(DOCUMENT TEXT)

Chopik explained that friendships are viewed as low-investment, fun relationships that make people feel good.

“Our longest lasting friendships continue because we enjoy them. But if obligations pile up, it might compromise how close we feel to our friends,” Chopik said. “Because friendships are a relationship of choice, people can distance themselves from friends more easily than other types of relationships when faced with burdensome obligations.”

Additionally, substantive obligations may create strain in a friendship as we try to encourage our friends to do the same even when they might not be able to do so, Oh said.

“Although we may feel good when we do things for our friends, and our friends are grateful to us, we may start to feel like we are investing too much in that relationship,” Oh said.

On the other end of the spectrum, light obligation creates what Chopik calls a “norm of reciprocity.”

This shows two people looking at each other from a distance
According to Jeewon Oh, MSU doctoral student and co-author of the study, obligation is sometimes the “glue that holds relationships together,” but it often carries negative connotations. The image is in the public domain.

“Those light obligations make us feel better, make us happier and make our relationships stronger,” Chopik said. “There’s a sense that ‘we’re both in this together and that we’ve both invested something in the relationship.'”

That’s why, among the best relationships, low-level acts of obligation don’t feel like obligations at all. Small acts of kindness, which strengthen the bonds of our relationships, are done without any fuss or burden.

Still, some types of relationships can make even minor obligations seem daunting. If someone doesn’t have a great relationship with a parent, a quick phone call to check in isn’t enjoyable, it’s an encumbrance.

“Even for things we would expect family members to do, some in the study did them begrudgingly,” Chopik said.

Chopik and Oh’s findings reveal a spectrum of obligations as diverse as the relationships one has in life.

“It’s the little things you do that can really enhance a friendship, but asking too much of a friend can damage your relationship,” Chopik said.

About this social distancing research article

Michigan State University
Media Contacts:
Caroline Brooks – Michigan State University
Image Source:
The image is in the public domain.

(End DOCUMENT TEXT)
(INFORMATION PROVIDED)

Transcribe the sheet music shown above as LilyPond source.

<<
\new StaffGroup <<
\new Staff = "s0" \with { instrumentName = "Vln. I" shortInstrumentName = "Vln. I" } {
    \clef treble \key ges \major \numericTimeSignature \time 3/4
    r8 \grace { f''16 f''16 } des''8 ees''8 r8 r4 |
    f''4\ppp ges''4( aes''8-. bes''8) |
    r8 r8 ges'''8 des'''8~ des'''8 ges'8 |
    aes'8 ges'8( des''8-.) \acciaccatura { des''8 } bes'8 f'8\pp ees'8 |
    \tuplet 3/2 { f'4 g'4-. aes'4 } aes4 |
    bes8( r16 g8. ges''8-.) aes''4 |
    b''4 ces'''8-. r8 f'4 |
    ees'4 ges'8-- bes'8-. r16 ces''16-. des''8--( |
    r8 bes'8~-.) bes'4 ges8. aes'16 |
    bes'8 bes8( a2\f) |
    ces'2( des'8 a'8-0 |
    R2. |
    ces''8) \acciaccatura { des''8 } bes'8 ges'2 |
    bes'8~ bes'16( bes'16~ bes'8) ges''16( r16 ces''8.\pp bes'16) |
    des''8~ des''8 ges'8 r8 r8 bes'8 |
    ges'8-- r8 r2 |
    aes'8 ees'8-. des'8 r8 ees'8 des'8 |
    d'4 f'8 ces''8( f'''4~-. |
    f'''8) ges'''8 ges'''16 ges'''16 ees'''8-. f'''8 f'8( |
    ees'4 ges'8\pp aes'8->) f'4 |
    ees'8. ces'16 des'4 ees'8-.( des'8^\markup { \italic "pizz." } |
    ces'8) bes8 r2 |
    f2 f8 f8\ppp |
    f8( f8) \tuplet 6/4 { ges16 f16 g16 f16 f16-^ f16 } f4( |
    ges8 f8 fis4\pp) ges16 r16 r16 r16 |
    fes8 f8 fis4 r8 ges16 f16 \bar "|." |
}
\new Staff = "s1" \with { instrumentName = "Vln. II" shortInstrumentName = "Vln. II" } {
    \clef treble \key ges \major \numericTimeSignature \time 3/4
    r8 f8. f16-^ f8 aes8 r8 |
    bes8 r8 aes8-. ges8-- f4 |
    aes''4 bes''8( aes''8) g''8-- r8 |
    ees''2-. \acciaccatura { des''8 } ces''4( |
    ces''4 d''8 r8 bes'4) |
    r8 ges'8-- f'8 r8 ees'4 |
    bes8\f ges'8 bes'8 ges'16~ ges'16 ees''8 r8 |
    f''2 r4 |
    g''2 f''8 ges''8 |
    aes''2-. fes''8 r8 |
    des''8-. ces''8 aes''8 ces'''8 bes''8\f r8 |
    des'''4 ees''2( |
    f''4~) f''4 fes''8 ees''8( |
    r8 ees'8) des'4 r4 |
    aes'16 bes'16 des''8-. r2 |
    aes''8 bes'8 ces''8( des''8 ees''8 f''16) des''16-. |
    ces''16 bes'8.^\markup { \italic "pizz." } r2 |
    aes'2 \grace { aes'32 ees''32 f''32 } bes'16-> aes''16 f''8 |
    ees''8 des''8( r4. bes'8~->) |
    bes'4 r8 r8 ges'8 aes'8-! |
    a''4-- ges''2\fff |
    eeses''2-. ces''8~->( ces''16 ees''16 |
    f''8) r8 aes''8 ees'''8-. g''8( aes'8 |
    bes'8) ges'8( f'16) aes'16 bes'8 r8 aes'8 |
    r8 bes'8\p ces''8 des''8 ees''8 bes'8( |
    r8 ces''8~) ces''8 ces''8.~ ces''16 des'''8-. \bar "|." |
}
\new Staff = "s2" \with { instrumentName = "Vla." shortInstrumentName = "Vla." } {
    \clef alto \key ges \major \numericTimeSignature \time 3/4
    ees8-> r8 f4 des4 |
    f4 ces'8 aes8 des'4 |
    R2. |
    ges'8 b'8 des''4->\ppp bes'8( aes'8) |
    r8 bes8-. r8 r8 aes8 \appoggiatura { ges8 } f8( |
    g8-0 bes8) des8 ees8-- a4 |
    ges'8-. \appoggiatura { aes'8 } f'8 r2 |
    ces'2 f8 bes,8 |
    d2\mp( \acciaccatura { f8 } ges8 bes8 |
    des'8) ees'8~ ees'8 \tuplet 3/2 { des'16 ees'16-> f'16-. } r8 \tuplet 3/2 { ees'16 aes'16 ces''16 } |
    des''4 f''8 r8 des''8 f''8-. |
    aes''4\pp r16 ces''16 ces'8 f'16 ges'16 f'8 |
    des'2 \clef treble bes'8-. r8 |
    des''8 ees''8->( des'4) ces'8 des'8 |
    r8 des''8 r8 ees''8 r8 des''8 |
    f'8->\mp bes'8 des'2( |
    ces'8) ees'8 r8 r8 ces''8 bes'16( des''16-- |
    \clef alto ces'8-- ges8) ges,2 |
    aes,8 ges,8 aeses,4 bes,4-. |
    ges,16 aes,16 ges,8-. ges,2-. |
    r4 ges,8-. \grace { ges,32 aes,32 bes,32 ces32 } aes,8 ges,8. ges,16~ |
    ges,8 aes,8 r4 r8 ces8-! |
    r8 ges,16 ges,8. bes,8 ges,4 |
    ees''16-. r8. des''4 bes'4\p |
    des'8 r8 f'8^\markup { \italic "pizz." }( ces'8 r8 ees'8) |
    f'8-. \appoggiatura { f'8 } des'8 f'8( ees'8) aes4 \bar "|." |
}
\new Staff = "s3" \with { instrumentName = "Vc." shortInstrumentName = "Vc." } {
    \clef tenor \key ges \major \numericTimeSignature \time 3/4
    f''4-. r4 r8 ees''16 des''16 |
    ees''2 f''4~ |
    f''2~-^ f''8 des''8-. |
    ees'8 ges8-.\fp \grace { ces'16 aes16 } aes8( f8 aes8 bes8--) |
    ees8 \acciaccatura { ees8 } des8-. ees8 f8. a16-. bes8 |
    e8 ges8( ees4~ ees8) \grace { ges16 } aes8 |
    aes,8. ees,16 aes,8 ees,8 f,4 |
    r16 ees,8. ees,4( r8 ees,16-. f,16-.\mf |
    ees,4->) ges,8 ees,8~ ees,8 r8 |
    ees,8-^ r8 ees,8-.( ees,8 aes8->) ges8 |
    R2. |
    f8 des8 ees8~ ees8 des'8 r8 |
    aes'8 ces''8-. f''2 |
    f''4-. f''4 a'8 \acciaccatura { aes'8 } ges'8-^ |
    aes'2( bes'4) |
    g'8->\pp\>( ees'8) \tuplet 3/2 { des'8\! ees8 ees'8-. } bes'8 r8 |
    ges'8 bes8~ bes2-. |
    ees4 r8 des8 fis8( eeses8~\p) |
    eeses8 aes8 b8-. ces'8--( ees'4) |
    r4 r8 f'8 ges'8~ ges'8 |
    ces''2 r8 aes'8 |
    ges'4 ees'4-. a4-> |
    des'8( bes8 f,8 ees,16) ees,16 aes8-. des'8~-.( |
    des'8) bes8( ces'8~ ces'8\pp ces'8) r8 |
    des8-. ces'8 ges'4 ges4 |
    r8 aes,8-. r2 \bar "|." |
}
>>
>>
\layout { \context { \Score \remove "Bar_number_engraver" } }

(End INFORMATION PROVIDED)

APPLY WHAT YOU READ ▸
1 - In the passage on friendship and obligation, rewrite the part from "That’s why, among" to "has in life.", substituting "duties" for "obligations".
2 - Pick up the article on friendship and obligation after its final line and continue it.

RESPONSES FOR EACH TASK ▸
1 -
That’s why, among the best relationships, low-level acts of obligation don’t feel like duties at all. Small acts of kindness, which strengthen the bonds of our relationships, are done without any fuss or burden.

Still, some types of relationships can make even minor duties seem daunting. If someone doesn’t have a great relationship with a parent, a quick phone call to check in isn’t enjoyable, it’s an encumbrance.

“Even for things we would expect family members to do, some in the study did them begrudgingly,” Chopik said.

Chopik and Oh’s findings reveal a spectrum of duties as diverse as the relationships one has in life.

2 -
Original Research: Closed access
“The effects of obligation on relationships and well-being over time in middle adulthood”.
Jeewon Oh, William J. Chopik, Amy K. Nuttall.
International Journal of Behavioral Development doi:10.1177/0165025420911089.


The effects of obligation on relationships and well-being over time in middle adulthood

Previous research has offered mixed evidence on whether obligation in relationships benefits or harms individuals and their relationships. Given that few studies are prospective and consider multiple close relationships, we used 18-year longitudinal data to model whether obligation is associated with differences in relational and individual well-being over time. Because prior mixed findings may be attributed to differential influences of obligation across development, we also considered age. Light obligation predicted higher levels of relational and individual well-being; substantive obligation sometimes predicted lower levels of well-being. Both types of obligation mostly did not predict changes in relationships and well-being over time except substantive obligation predicted slower increases in friend support. The associations between light and substantive obligation were largely uniform across age. The only exception was for substantive obligation and friend support; substantive obligation was associated with a slower increase in friend support only for younger adults (<39 years old). This study extends previous research by examining obligation among middle-aged adults, addressing a critical developmental gap in this literature. Findings suggest that understanding people’s obligations toward close others is important not only for their own well-being but also their relationships in adulthood.